-- Assigned task --
Give an unaltered copy of the listing below, minus its pictures.

-- Data segment --
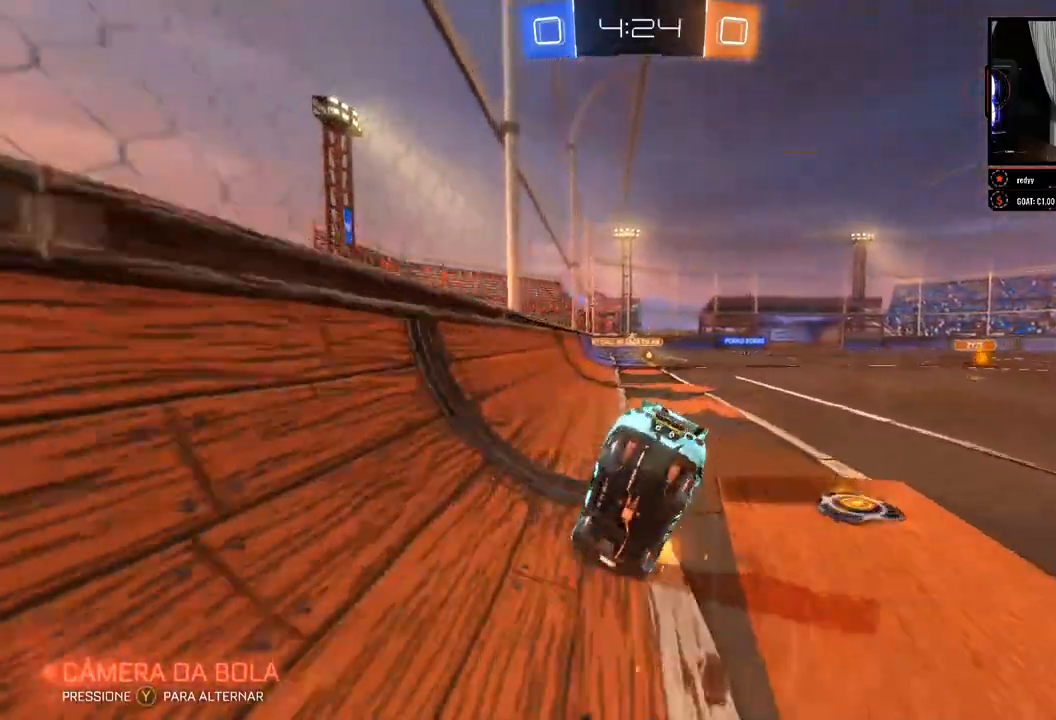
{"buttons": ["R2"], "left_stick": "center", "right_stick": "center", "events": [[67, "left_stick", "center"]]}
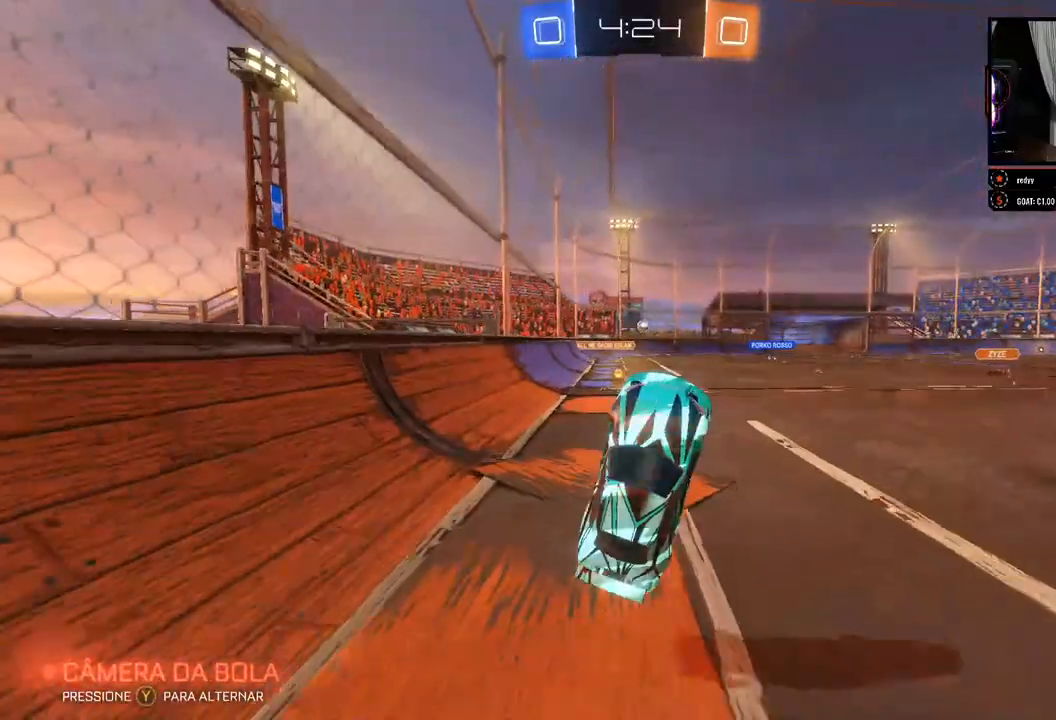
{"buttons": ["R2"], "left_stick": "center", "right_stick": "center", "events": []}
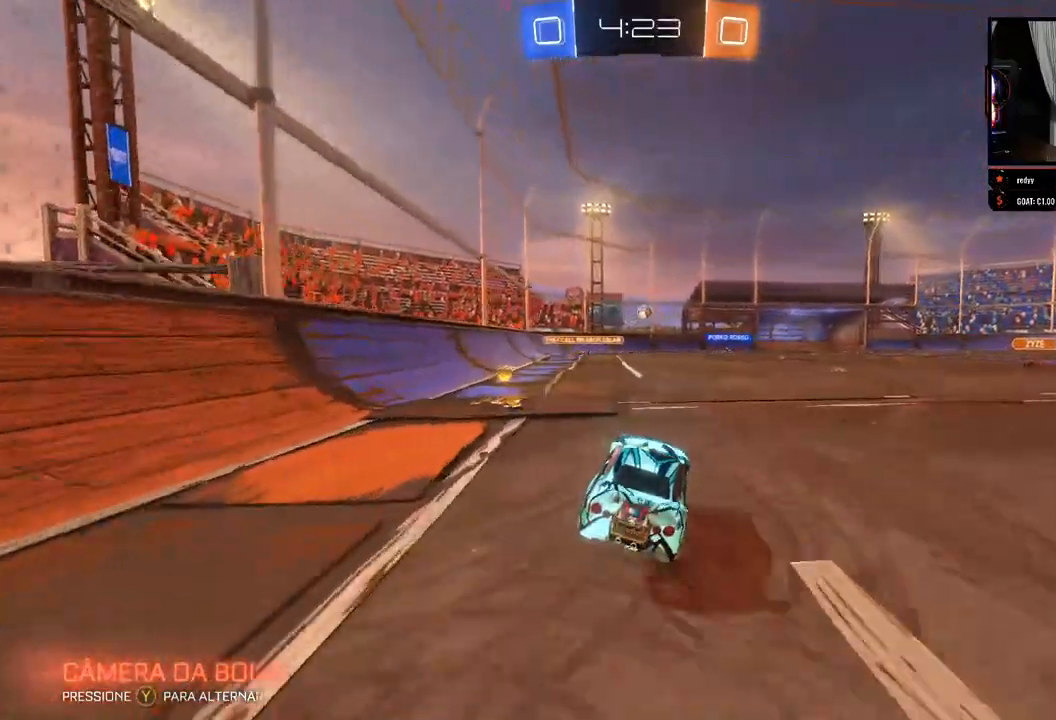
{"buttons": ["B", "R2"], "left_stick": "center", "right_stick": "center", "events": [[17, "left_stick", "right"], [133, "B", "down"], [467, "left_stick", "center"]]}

-- Task answer --
{"buttons": ["R2"], "left_stick": "center", "right_stick": "center", "events": [[67, "left_stick", "center"]]}
{"buttons": ["R2"], "left_stick": "center", "right_stick": "center", "events": []}
{"buttons": ["B", "R2"], "left_stick": "center", "right_stick": "center", "events": [[17, "left_stick", "right"], [133, "B", "down"], [467, "left_stick", "center"]]}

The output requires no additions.